Click Functionalization of Aromatic Polymers for Organic Electronic Device Applications

Abstract

The [2 + 2] cycloaddition-retroelectrocyclization between electron-rich alkynes and tetracyanoethylene (TCNE)/7,7,8,8-tetracyanoquinodimethane (TCNQ), yielding the tetracyanated donor-acceptor (D-A) chromophores, is a new class of click chemistry reactions, due to the high efficiencies, no byproducts, and applicability to polymer syntheses. As compared to the conventional click reactions represented by the Cu(I)-catalyzed azide-alkyne cycloaddition (CuAAC), these new click reactions provide fascinating optoelectronic properties originating from the D-A chromophore structures formed. A series of π-conjugated aromatic polymers containing electron-rich alkynes were successfully functionalized by these click reactions, producing novel organic or organometallic materials featuring conducting and photovoltaic properties in thin film electronic devices. This review article describes the recent results of the author's research group. The power of click chemistry is highlighted by the polymer synthesis using CuAAC. This is followed by the alkyne-TCNE/TCNQ postfunctionalization to produce high-performance aromatic polymers for use as active components in organic electronic devices, such as thin film transistors, organic solar cells and polymer memory devices.

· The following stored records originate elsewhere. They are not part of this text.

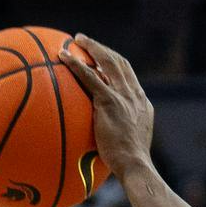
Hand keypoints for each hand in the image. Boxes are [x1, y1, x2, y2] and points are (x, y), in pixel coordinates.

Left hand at [58, 36, 153, 178]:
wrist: (135, 165)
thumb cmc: (130, 165)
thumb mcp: (130, 144)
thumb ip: (120, 133)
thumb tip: (105, 140)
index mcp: (141, 103)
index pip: (128, 75)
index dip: (114, 64)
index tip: (102, 59)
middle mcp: (134, 95)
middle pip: (119, 62)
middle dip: (102, 50)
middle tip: (85, 42)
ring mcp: (123, 96)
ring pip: (107, 63)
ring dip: (91, 48)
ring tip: (76, 41)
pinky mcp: (110, 101)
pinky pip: (90, 77)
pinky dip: (77, 64)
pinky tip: (63, 57)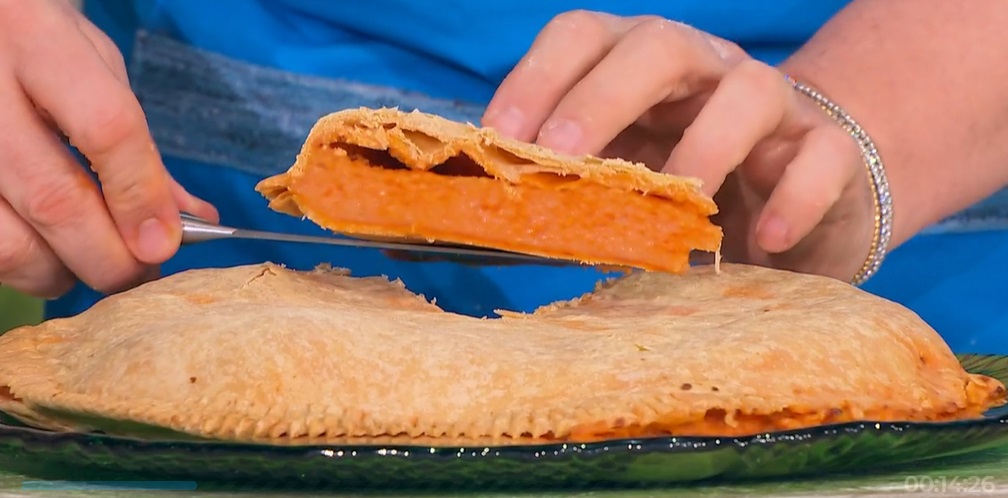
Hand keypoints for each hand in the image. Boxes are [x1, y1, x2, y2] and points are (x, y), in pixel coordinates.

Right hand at [0, 0, 216, 297]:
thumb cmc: (45, 51)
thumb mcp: (98, 72)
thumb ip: (138, 144)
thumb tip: (191, 220)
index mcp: (39, 41)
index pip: (105, 127)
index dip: (142, 194)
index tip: (166, 241)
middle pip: (56, 200)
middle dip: (112, 256)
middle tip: (142, 270)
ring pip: (10, 242)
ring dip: (64, 271)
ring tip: (92, 263)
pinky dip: (26, 266)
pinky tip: (48, 254)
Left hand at [483, 10, 874, 280]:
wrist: (797, 202)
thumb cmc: (687, 192)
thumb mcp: (620, 183)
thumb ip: (562, 189)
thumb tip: (461, 223)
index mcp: (638, 68)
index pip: (583, 36)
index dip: (537, 78)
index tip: (501, 140)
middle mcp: (704, 70)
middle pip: (658, 46)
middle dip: (601, 97)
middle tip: (560, 154)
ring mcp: (772, 105)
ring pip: (749, 90)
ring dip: (704, 147)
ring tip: (678, 203)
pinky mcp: (828, 150)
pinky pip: (822, 157)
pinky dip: (794, 197)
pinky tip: (765, 241)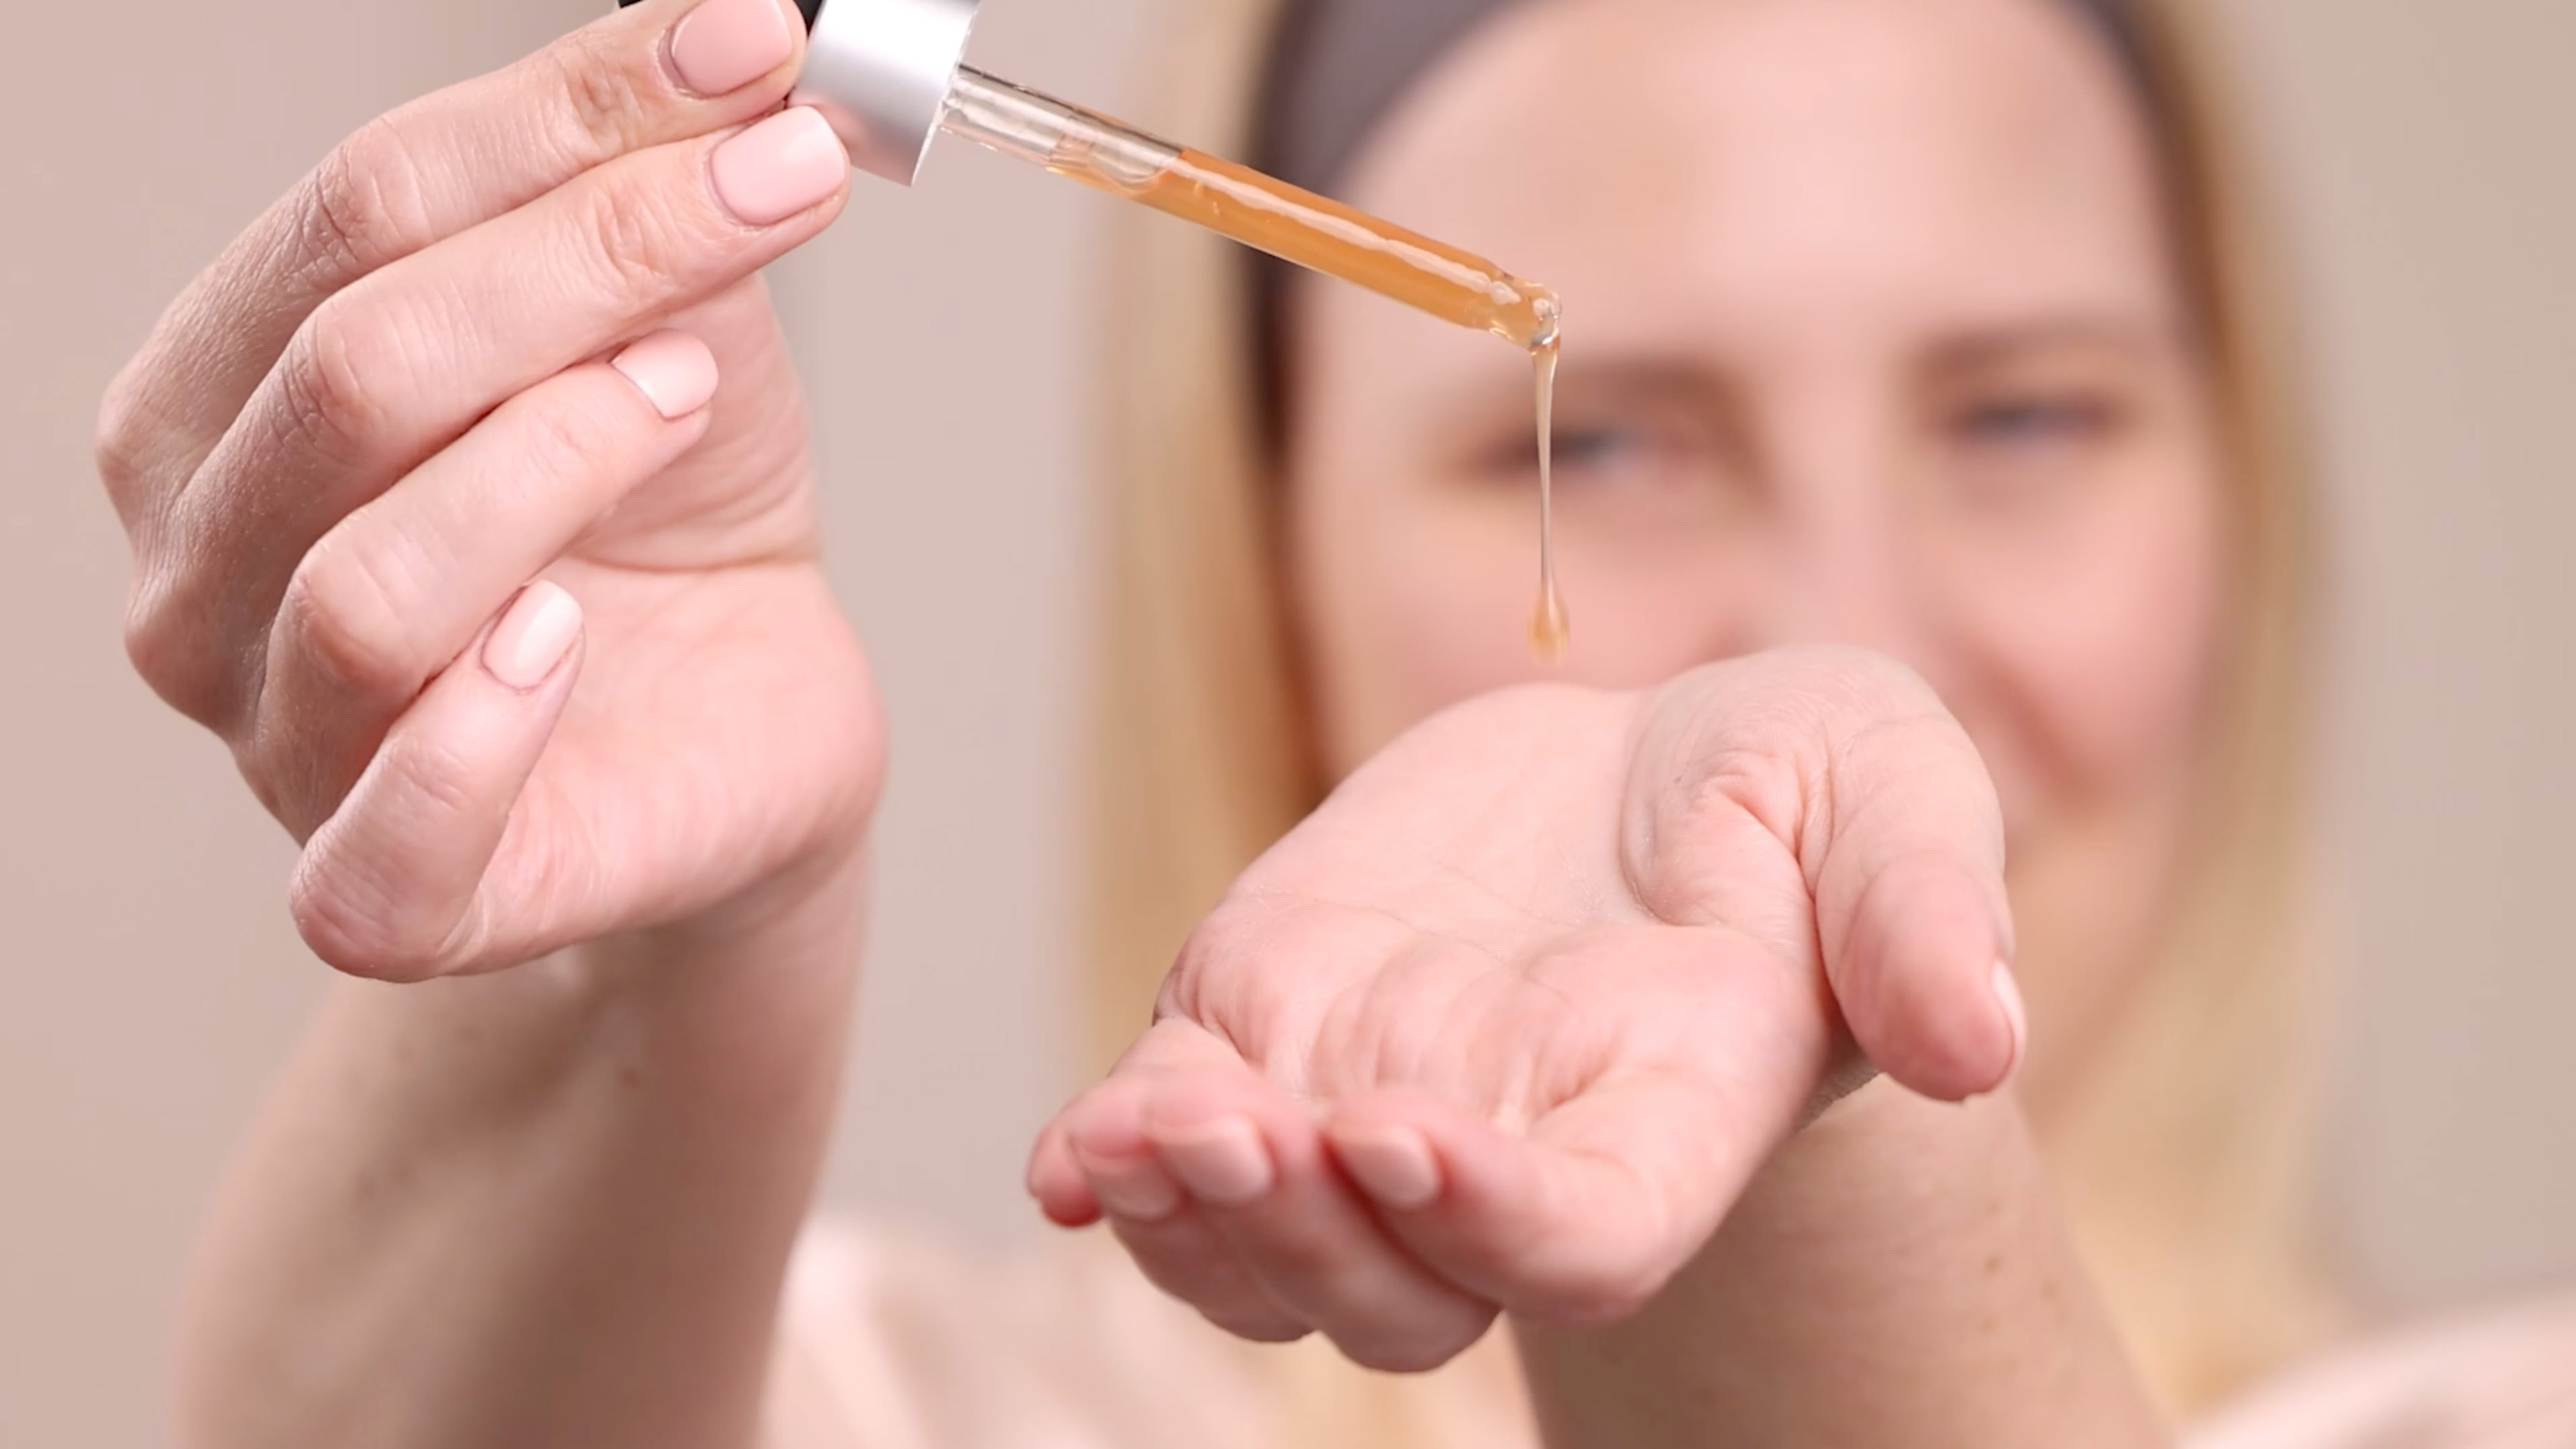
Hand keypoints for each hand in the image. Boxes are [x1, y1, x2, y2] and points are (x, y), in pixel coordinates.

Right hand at [98, 0, 877, 978]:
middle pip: (354, 373)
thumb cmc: (669, 524)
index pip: (352, 217)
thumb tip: (721, 54)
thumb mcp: (671, 329)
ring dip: (556, 462)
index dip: (560, 121)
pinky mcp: (386, 902)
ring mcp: (281, 749)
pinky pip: (389, 834)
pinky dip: (489, 726)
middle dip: (589, 258)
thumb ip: (644, 207)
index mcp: (222, 404)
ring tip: (685, 398)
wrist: (740, 726)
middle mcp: (204, 576)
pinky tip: (580, 639)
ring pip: (368, 584)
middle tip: (774, 192)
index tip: (755, 56)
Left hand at [1027, 647, 2023, 1371]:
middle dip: (1309, 1233)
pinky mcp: (1272, 1034)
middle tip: (1240, 1137)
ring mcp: (1373, 1106)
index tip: (1409, 1132)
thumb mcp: (1889, 791)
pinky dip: (1117, 1167)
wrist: (1655, 787)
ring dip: (1192, 1220)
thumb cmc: (1797, 800)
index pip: (1581, 1232)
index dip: (1495, 1217)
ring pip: (1267, 1250)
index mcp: (1669, 1116)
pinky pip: (1178, 1143)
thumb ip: (1926, 910)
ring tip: (1128, 1140)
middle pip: (1396, 1285)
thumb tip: (1976, 1037)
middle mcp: (1509, 1150)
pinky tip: (1074, 1150)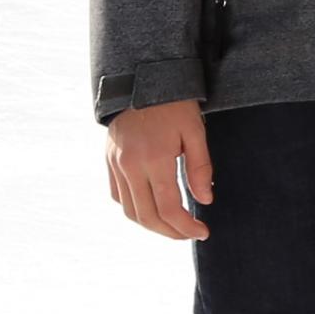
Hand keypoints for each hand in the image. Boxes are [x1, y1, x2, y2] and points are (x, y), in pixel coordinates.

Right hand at [105, 100, 211, 239]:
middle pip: (147, 216)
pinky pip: (117, 195)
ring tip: (173, 225)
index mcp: (154, 158)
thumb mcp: (195, 131)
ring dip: (152, 224)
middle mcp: (130, 166)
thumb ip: (200, 168)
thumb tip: (205, 201)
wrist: (141, 79)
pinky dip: (134, 208)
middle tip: (190, 233)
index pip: (169, 208)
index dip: (187, 227)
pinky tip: (152, 207)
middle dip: (171, 232)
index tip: (203, 232)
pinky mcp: (109, 161)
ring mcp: (116, 164)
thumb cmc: (174, 104)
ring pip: (129, 210)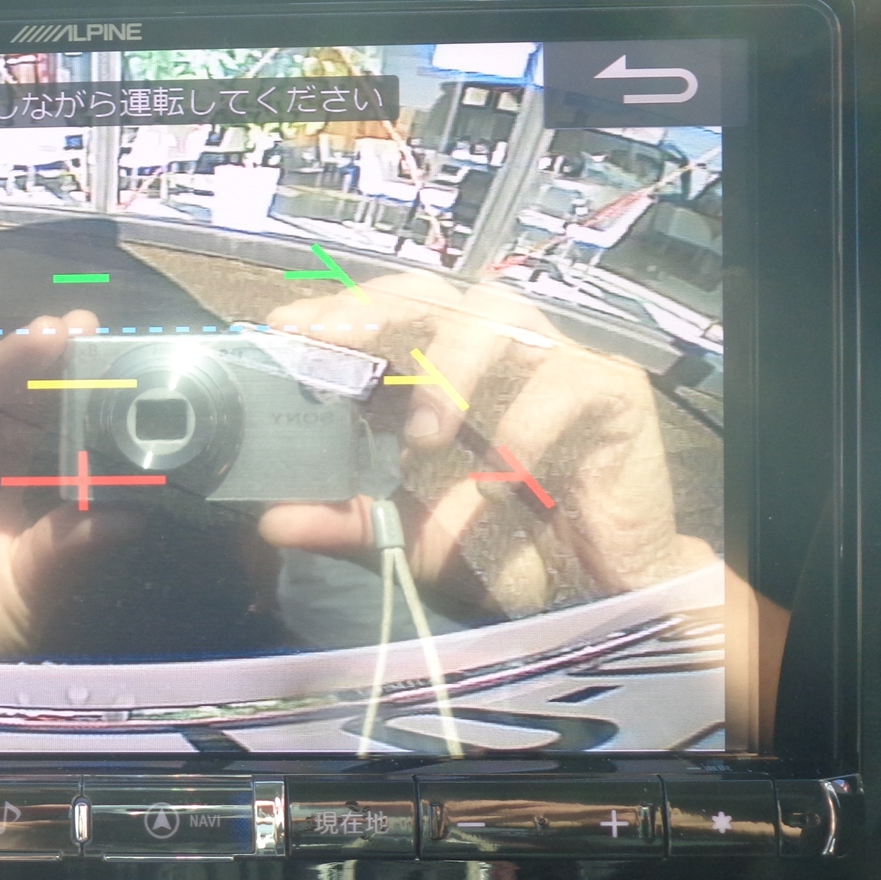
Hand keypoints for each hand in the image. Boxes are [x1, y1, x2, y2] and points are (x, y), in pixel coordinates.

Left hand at [259, 272, 715, 613]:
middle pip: (429, 292)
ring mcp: (548, 358)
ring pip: (496, 316)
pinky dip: (524, 428)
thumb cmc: (500, 540)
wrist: (595, 588)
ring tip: (424, 436)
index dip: (334, 313)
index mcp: (432, 368)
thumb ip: (346, 520)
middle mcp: (486, 347)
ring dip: (450, 369)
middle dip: (375, 311)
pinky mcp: (609, 388)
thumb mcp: (408, 534)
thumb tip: (271, 521)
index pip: (379, 314)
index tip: (285, 329)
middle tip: (333, 343)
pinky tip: (501, 479)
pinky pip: (565, 382)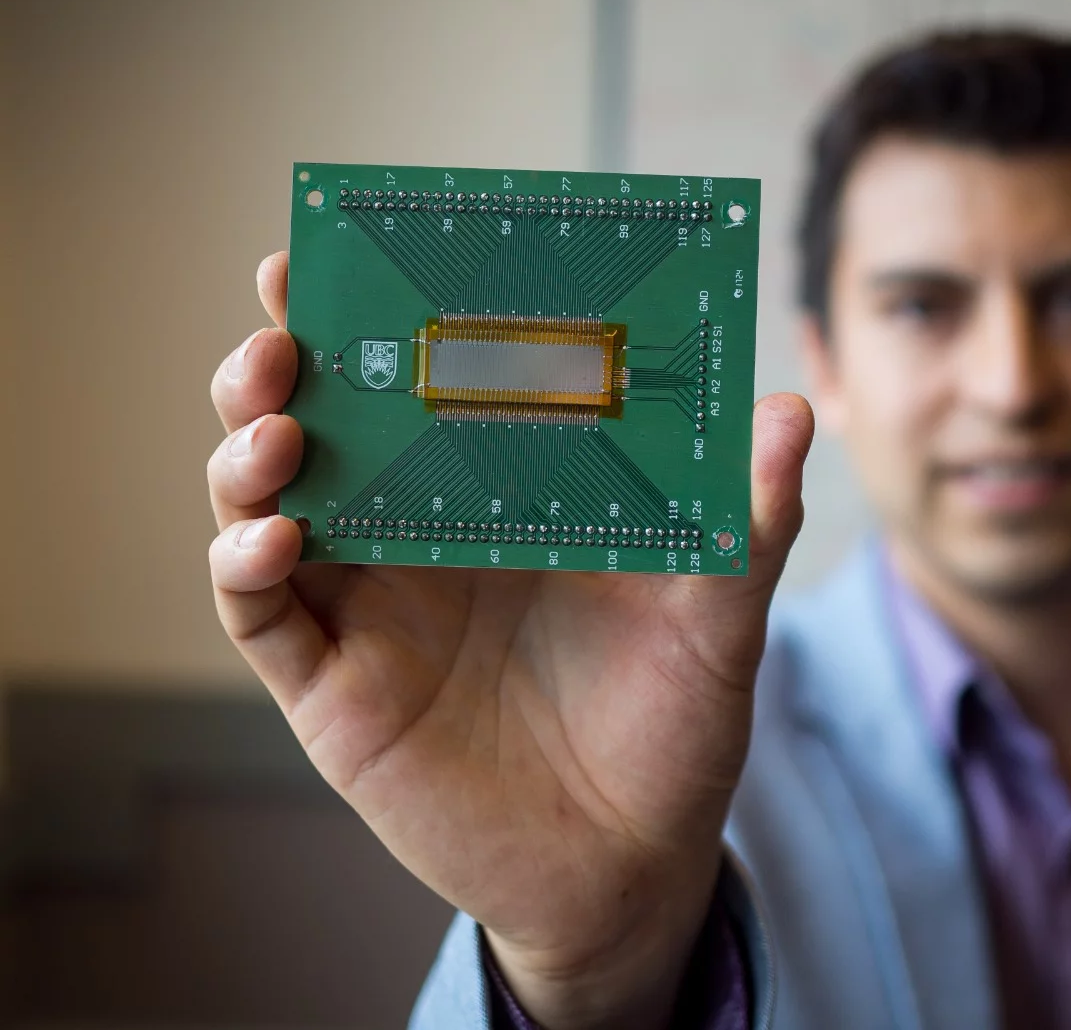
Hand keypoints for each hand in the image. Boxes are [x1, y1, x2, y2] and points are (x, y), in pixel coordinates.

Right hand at [208, 252, 813, 1028]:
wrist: (634, 861)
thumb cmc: (675, 723)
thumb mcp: (718, 614)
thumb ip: (747, 520)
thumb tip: (788, 410)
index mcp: (502, 493)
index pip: (424, 384)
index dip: (379, 316)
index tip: (352, 247)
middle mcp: (421, 537)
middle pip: (322, 423)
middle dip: (284, 361)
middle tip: (284, 319)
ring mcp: (368, 609)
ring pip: (265, 504)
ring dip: (248, 452)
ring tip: (278, 428)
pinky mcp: (335, 690)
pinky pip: (262, 618)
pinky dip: (243, 570)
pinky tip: (269, 539)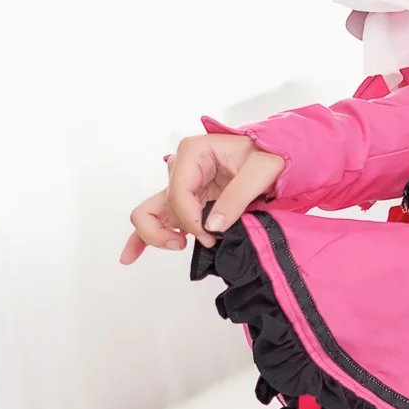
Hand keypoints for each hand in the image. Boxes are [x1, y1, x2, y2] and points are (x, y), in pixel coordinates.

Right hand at [119, 132, 286, 262]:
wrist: (278, 153)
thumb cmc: (269, 154)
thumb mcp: (262, 170)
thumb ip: (237, 197)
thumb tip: (212, 226)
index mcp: (194, 152)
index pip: (178, 192)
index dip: (191, 219)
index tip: (211, 234)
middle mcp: (181, 166)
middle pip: (162, 204)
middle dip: (179, 227)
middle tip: (203, 240)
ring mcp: (182, 184)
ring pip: (152, 212)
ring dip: (154, 235)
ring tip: (175, 246)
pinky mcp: (188, 199)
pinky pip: (158, 217)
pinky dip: (143, 236)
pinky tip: (131, 256)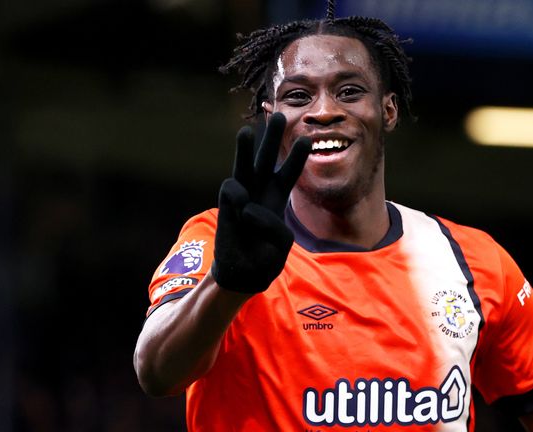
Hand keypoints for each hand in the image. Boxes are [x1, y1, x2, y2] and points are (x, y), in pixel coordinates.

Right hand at [211, 113, 310, 292]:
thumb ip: (272, 225)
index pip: (288, 173)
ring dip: (244, 149)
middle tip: (279, 115)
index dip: (296, 158)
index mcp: (277, 198)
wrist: (244, 273)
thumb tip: (247, 206)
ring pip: (244, 167)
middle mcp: (259, 192)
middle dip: (272, 138)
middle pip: (266, 159)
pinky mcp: (226, 206)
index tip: (306, 139)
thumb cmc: (265, 256)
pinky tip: (242, 206)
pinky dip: (238, 195)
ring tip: (246, 130)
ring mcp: (241, 197)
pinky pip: (232, 190)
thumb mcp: (282, 243)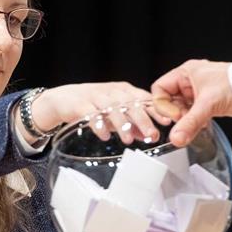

Optical and electrochemical properties of aromatic polymers are tuned by the novel click reactions using cyano-acceptor reagents. The resulting polymers contain donor-acceptor chromophores and accordingly can be applied to organic electronic devices including thin film transistors, organic solar cells, and polymer memory devices. A series of device studies reveal the characteristic electronic features of the formed donor-acceptor chromophores.